--- START OF Excerpt provided ---

Special thanks to Joe Stanley, editor and publisher of “The Atheist Newsletter” for transcribing this article.
Published in “The Atheist Newsletter” No. 53, July, 1995.


PROGRAM INTRODUCTION

While she sits in self-imposed exile in Sweden the Bangladeshi government may sentence her to jail in absentia.

After months of procrastination the trial of the feminist writer Taslima Nasrin has begun in the Bangladeshi capital of Dhaka, but it has started without her.

The author fled the country last year after Muslim leaders put a fatwa on her for her criticism of the Koran and its influence on civil law which she says is savagely anti-women.

She’s not the first writer to have incurred the wrath of the Muslim clerics. Award winning novelist Salman Rushdie has spent the past six years in hiding after Iranian clerics issued a fatwa against him for what they said was blasphemous comment in his book, “The Satanic Verses”.

As well as the death threat against her, Taslima Nasrin also faces a formal government charge which carries a sentence of up to two years in jail.

She said the government only laid the charge after heavy pressure from Islamic fundamentalist politicians who have a wider agenda to push the country towards becoming an Islamic State.

Indeed, members of the powerful Jamaat-e-Islami Party have tabled a bill in parliament that would make blasphemy a capital offence.

In a moment Taslima Nasrin speaks to us from Stockholm. But first, Anne-Maria Nicholson looks at events that led to her exile to Sweden.

After months in hiding the banned feminist writer Taslima Nasrin came in from the cold. Braving the threat of death from her enemies, Taslima arrived at Dhaka’s High Court last August to face her accusers. The charge,

Outraging religious sentiment.

She was released on bail and, fearing for her life, slipped out of her homeland, Bangladesh, perhaps for ever.

Taslima’s transformation from an unknown doctor, specialising in family planning, to a notorious writer with a price on her head, was not that surprising. She pushed the boundaries of religious tolerance in one of the world’s poorest nations to the limit.

I write against Islam and sharia law. Our government uses Islam in their politics because of the vote, so they are against me.”

Although Bangladesh is not an Islamic state, the vast majority are Muslims.

Taslima’s style was sure to provoke. Three times married and divorced, no children, financially independent and living alone, she was the antithesis of Bangladeshi womanhood.

Taslima had long been an irritant to Islamic groups.

Her novel “Shame” about the suffering of a minority Hindu family brought things to a head. The book, banned in her home country, was a best seller in neighbouring India. It was an interview in an Indian newspaper, “The Statesman”, that brought down the full wrath of the religious establishment against her. In it the author was quoted as saying: “I’m not in favour of minor changes, it serves no purpose. The Koran should be revised thoroughly.”

Islam’s central belief is that the Koran is God’s word and cannot be changed.

Although Taslima claimed she had been misquoted, the article, reprinted in Bangladesh, set off an extraordinary chain of violence. Tens of thousands of men have marched the streets of Dhaka calling for Taslima to be hanged. Several Muslim leaders declared fatwas – religious decrees calling for her death. And the powerful opposition party Jamaat-e-Islami has encouraged massed rallies to call on the government to introduce blasphemy as a capital offence.

--- END OF Excerpt provided ---

What to work on |
(1) Summarize the article about Taslima Nasrin in two sentences.
(2) Decide whether each statement agrees with the article about Taslima Nasrin, answering yes or no and quoting the words that settle it.
(a) Her novel "Shame" was banned in Bangladesh.
(b) Bangladesh is an Islamic state.
(c) The formal government charge against her carries a sentence of up to five years in jail.
(3) Answer these questions from the article about Taslima Nasrin.
(a) From which city does she speak to the program?
(b) What was she before becoming a writer?
(c) Which Indian newspaper ran the interview that angered the religious establishment?

--- START OF Record set ---

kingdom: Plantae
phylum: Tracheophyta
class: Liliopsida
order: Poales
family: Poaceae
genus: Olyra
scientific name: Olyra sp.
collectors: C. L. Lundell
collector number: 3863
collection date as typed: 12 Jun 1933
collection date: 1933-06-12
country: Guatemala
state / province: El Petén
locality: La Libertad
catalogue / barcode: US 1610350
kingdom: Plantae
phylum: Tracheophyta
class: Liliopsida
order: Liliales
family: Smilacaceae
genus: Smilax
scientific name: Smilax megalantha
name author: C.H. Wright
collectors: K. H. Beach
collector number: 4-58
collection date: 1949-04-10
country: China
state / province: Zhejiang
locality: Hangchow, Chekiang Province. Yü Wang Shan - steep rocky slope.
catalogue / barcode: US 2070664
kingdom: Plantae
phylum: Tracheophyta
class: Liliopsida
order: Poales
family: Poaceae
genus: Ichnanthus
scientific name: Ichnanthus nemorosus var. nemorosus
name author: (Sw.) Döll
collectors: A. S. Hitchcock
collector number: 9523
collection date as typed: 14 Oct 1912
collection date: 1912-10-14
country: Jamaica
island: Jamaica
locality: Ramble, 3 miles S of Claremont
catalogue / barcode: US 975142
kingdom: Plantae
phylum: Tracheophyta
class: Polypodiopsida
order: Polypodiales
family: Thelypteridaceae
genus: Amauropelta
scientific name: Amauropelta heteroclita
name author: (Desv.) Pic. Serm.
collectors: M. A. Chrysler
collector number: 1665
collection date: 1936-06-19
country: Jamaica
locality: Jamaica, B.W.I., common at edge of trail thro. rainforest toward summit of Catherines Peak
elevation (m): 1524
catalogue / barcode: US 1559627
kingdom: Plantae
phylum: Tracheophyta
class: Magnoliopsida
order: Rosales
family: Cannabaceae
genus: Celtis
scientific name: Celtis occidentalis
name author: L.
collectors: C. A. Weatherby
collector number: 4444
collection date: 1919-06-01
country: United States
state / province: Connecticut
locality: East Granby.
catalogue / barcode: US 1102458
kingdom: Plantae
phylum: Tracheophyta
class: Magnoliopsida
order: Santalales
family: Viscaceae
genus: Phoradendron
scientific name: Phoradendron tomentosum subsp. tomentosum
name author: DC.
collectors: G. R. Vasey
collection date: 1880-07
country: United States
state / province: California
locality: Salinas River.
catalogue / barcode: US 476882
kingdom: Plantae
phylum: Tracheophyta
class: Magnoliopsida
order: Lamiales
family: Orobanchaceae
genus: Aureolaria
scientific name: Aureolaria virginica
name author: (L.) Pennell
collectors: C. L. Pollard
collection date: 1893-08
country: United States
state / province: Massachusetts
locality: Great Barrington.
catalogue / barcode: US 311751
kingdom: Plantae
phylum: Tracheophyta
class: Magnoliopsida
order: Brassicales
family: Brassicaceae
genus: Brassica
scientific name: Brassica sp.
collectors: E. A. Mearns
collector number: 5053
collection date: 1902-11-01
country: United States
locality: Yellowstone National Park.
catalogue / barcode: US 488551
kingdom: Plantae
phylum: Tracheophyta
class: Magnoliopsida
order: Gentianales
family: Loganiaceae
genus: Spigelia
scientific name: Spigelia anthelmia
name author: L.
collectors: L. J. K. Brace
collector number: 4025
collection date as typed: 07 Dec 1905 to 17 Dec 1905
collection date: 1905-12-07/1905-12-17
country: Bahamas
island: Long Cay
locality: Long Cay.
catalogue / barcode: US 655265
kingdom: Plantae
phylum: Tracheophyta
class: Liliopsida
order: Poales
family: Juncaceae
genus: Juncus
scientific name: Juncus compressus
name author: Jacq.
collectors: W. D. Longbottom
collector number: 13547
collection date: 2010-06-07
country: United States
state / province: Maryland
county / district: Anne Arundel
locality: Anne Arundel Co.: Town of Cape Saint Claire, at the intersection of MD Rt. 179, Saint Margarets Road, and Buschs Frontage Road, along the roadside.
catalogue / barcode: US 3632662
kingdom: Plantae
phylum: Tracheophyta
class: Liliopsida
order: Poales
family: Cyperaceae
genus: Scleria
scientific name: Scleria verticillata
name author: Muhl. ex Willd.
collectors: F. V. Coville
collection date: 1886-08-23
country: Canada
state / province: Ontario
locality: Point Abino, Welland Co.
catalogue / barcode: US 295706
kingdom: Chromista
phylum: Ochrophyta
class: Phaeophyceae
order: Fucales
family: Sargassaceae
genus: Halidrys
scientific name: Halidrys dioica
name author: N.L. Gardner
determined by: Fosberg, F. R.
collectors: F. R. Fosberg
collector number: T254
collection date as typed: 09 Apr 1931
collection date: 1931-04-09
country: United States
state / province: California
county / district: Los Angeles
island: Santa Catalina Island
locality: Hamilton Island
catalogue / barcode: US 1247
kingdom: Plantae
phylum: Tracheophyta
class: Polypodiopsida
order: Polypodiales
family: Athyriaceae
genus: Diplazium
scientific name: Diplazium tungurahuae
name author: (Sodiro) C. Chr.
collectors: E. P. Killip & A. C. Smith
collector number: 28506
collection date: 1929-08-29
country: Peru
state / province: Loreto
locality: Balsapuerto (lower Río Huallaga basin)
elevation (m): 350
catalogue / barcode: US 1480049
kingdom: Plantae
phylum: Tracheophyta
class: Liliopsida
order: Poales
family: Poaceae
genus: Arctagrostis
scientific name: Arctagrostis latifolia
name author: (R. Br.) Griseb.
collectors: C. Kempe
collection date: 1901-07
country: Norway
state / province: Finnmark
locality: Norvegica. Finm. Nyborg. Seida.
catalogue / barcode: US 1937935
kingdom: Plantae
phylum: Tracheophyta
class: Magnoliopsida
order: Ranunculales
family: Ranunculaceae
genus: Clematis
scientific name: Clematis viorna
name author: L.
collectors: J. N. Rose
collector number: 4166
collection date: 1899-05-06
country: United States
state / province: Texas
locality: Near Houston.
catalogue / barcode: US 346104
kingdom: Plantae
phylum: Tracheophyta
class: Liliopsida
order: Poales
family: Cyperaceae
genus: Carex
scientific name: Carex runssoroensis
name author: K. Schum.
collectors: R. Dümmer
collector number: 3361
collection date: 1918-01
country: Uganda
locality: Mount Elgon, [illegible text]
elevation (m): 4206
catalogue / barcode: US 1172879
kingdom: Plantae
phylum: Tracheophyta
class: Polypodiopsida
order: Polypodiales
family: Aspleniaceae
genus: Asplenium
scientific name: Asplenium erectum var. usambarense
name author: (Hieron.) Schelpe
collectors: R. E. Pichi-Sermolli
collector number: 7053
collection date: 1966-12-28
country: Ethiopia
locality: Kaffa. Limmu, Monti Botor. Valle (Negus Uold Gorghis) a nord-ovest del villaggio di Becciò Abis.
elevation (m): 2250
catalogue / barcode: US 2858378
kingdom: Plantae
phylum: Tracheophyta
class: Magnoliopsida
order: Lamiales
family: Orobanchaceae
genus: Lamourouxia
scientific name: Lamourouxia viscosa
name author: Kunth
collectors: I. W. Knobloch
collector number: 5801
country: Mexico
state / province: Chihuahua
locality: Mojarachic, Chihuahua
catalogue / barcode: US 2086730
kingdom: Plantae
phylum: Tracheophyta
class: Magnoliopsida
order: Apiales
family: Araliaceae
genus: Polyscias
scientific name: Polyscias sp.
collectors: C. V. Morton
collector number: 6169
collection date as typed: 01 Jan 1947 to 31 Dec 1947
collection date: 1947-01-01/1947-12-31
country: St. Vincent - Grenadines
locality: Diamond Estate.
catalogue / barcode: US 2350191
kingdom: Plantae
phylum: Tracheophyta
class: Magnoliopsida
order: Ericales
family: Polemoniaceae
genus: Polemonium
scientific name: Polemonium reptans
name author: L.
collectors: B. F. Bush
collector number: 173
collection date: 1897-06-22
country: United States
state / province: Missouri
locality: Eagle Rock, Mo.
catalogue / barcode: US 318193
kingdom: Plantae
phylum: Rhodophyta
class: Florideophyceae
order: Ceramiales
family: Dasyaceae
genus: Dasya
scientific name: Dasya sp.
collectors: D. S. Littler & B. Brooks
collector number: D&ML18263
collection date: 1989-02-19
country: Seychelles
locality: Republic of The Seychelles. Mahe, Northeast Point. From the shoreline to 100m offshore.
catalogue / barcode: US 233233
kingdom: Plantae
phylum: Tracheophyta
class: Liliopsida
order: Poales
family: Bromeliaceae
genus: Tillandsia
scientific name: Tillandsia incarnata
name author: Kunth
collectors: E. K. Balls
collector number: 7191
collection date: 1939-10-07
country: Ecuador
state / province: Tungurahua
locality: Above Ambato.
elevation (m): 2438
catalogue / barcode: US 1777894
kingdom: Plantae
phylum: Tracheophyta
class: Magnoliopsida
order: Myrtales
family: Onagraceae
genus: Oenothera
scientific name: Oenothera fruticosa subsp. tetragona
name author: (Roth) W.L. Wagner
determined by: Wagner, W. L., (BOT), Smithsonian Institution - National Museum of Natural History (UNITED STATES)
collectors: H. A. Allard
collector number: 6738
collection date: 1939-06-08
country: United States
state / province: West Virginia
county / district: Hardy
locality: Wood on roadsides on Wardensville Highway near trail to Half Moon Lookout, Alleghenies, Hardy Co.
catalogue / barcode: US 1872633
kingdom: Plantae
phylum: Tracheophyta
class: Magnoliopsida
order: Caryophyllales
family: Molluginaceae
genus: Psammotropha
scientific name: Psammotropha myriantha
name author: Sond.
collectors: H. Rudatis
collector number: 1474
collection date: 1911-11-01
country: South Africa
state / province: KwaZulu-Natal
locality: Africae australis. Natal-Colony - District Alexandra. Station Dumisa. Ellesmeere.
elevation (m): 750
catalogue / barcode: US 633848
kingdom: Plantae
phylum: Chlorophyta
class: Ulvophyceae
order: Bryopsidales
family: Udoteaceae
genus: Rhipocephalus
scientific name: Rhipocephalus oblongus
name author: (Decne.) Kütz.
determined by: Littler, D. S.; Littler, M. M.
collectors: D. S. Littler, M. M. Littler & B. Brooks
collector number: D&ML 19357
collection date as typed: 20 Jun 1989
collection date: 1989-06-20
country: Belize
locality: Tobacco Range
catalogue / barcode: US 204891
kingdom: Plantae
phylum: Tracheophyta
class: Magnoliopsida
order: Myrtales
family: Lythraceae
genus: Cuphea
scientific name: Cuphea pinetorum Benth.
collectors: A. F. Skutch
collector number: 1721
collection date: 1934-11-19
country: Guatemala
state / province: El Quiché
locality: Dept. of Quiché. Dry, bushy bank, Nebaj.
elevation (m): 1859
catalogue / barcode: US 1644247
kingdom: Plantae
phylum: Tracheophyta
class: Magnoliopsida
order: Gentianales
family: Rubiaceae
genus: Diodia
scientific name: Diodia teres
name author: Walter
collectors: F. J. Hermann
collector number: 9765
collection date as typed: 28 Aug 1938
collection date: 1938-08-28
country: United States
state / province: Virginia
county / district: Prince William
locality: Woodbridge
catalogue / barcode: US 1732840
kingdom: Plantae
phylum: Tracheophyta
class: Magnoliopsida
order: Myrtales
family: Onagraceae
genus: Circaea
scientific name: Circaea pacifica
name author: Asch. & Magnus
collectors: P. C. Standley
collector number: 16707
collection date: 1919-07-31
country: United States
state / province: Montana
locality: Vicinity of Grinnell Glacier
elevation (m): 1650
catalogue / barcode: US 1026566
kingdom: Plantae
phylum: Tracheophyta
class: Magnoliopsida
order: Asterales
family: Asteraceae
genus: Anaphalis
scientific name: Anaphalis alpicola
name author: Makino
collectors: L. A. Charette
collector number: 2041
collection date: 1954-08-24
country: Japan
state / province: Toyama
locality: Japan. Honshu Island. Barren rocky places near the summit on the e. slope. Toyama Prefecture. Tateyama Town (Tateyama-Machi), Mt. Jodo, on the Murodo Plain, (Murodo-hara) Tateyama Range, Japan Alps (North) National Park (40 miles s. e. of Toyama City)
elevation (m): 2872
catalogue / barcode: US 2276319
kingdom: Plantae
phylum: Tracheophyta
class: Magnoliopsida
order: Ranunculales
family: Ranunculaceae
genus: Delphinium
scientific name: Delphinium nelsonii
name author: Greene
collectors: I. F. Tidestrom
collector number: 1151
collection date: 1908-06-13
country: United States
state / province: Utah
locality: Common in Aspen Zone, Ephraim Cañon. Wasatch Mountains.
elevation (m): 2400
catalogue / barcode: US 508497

--- END OF Record set ---

Outputs by task |
(1) The trial of feminist writer Taslima Nasrin on a charge of outraging religious sentiment has begun in Dhaka without her, because she fled Bangladesh after Muslim leaders issued fatwas calling for her death. The backlash grew from her criticism of the Koran and sharia law and came to a head with an Indian newspaper interview in which she was quoted as saying the Koran should be revised thoroughly.

(2)
(a) Yes: "The book, banned in her home country, was a best seller in neighbouring India."
(b) No: "Although Bangladesh is not an Islamic state, the vast majority are Muslims."
(c) No: "carries a sentence of up to two years in jail."

(3)
(a) Stockholm
(b) A doctor specializing in family planning
(c) "The Statesman"